Woman centred care is a concept frequently promoted as a core aspect of midwifery practice, policy and education. However, woman centred care often remains ill-defined and an elusive feature of clinical practice. The impact of woman centred care as part of pre-registration midwifery education is underreported and has largely only been investigated as a theoretical concept. Consequently, there is limited evidence of how pre-registration midwifery education not only understands woman centred care but how the concept is contextualised into clinical practice environments.

A case study methodology, according to Yin’s deductive framework (Yin, 2014) was utilised to investigate student midwives, midwifery lecturers, Heads of Midwifery and the Lead Midwife for Education perceptions and experiences of woman centred care as part of a pre-registration midwifery programme. The single case study was based on a UK based university that typified pre-registration midwifery programmes. The case study methodology identified pre-ordained theoretical propositions and related variables that guided the entire research design. The case study also aligned to a critical realism ontology with a belief that there was an objective reality to be discovered.
The sampling strategy involved programme documents, semi structured telephone interviews and a focus group. Collectively these were analysed using Yin’s (2014) pattern matching and explanation building data analysis strategy. This strategy identified the extent to which the findings aligned to pre-ordained theoretical propositions alongside the identification of rival explanations that could not be explained through the data.

RECORD EXTRACTS:
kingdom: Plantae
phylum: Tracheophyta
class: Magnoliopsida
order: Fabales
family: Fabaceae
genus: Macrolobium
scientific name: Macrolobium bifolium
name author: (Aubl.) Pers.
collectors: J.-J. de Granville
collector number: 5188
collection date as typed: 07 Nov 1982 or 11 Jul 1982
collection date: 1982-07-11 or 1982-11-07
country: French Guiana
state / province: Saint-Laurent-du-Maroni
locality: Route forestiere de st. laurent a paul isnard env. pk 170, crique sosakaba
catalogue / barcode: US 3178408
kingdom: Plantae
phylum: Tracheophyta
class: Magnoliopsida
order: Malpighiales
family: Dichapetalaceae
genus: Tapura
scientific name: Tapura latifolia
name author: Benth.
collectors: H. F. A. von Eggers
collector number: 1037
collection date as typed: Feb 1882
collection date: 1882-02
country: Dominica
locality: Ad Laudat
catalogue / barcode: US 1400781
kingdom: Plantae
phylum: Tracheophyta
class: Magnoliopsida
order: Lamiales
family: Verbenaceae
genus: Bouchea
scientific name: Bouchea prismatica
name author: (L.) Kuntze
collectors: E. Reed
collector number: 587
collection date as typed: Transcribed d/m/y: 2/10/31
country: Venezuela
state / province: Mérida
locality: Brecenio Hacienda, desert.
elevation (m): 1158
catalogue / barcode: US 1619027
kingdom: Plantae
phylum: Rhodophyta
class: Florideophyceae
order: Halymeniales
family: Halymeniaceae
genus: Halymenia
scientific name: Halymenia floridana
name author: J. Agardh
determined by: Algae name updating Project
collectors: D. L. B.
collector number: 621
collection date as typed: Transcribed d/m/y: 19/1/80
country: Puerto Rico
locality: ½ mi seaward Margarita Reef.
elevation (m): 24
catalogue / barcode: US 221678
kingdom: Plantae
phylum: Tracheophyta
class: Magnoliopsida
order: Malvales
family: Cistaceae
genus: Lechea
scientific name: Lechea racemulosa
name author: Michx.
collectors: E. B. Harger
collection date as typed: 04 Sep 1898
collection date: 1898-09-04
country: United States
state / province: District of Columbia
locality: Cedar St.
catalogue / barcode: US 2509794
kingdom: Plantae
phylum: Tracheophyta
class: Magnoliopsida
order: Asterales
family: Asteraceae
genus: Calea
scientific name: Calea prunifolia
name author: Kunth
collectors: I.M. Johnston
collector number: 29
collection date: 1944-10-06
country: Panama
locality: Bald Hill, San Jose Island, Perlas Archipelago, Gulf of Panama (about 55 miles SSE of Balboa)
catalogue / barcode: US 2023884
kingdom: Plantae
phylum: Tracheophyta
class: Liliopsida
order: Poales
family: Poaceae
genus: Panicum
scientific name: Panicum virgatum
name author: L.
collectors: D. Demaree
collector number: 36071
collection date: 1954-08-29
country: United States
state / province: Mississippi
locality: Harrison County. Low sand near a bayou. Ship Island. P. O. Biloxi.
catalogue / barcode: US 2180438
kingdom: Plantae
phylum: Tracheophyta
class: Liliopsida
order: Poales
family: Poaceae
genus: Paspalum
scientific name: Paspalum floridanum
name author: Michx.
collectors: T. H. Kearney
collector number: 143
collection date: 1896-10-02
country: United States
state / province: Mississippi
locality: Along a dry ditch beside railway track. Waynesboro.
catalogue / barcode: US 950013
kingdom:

TASK OBJECTIVE: Continue the passage on woman centred care in midwifery education, picking up after its final sentence. The listing comes from a separate source.

RESULT FOR THIS EXERCISE:
The case study found that the theoretical concepts of choice, control, mutual collaboration, continuity of care and individualised care were indicative of a pre-registration midwifery programme promoting woman centred care. However, there was differentiation in the understanding and experiences of these concepts that impacted on the ability for woman centred care to be contextualised in clinical practice. The differentiation was influenced by the powerful tendencies of professional identity, type of clinical context, ideologies, the profile of a woman and organisational aspects such as time constraints and policies. As a result, the student midwives were caught between often competing expectations between the university and the clinical practice context.
The study contends that woman centred care needs to be reconceptualised so able to integrate often currently competing ideologies and therefore, able to meet the changing future needs of woman centred care. New models for a critical realist framework and a programme planning tool for a contextual application have been developed as part of new understanding for woman centred care in pre-registration midwifery education.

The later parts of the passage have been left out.